In your memoir, “Stories I Only Tell My Friends,” you take the mind-set that everything happens for a reason. How does “Parks and Recreation” fit that idea?
I was just finishing up on “Brothers & Sisters,” which had an amazing and successful run. After four years on a show, both in terms of the writing and the acting, everyone has sort of gone through their bag of tricks. So I was looking for the next challenge. Greg Daniels and Mike Schur [creators of “Parks and Recreation”] had a vague notion about bringing someone onto the show. And it was sort of kismet. In my meeting with Greg and Mike, they told me when they were asked to design the spinoff to “The Office,” their original idea was to make a comedy version of “The West Wing.” I sort of had to do it after I heard that.
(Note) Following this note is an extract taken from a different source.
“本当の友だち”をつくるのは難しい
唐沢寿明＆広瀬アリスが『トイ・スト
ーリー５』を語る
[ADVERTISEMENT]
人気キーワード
Most of your career was built on drama. What do you find most challenging about doing comedy?
My No. 1 axiom about comedy is, there is no place for vanity or self-editing. When you’re on national television in extreme closeup, looking in a mirror and ad-libbing, “stop pooping,” you know you’ve crossed the Rubicon and you have taken that axiom to heart. That’s what it’s about. Have you seen that clip of Chris Traeger playing banjo on the Internet? That’s actually my favorite thing: Chris’ banjo playing. There’s a [photo] of him dancing to [House of Pain’s] “Jump Around” too. The other day a fan made me Post-its that had Chris Traeger saying, “This is literally the most important message you’ll get all day.” All that — it’s what every actor dreams of.
Was there a TV show growing up that had an impact on you?
When I was a little kid I was very partial to “The Partridge Family.” I fashioned my haircut after David Cassidy for many, many years. The big throw-down for me was “Rich Man, Poor Man” and “Roots” — those were the watershed television moments for me growing up. I remember watching those like it was yesterday.
Now you’re creating those moments for others. What can we expect from Chris this season on “Parks and Recreation”?
I don’t think things are completely resolved with Anne Perkins, which I’m very excited about. I believe there’s a possibility that Chris may move to Pawnee permanently. And I think there’s a possibility that he may move next door to Ron Swanson. Those two as neighbors — it should actually be a tent-pole movie.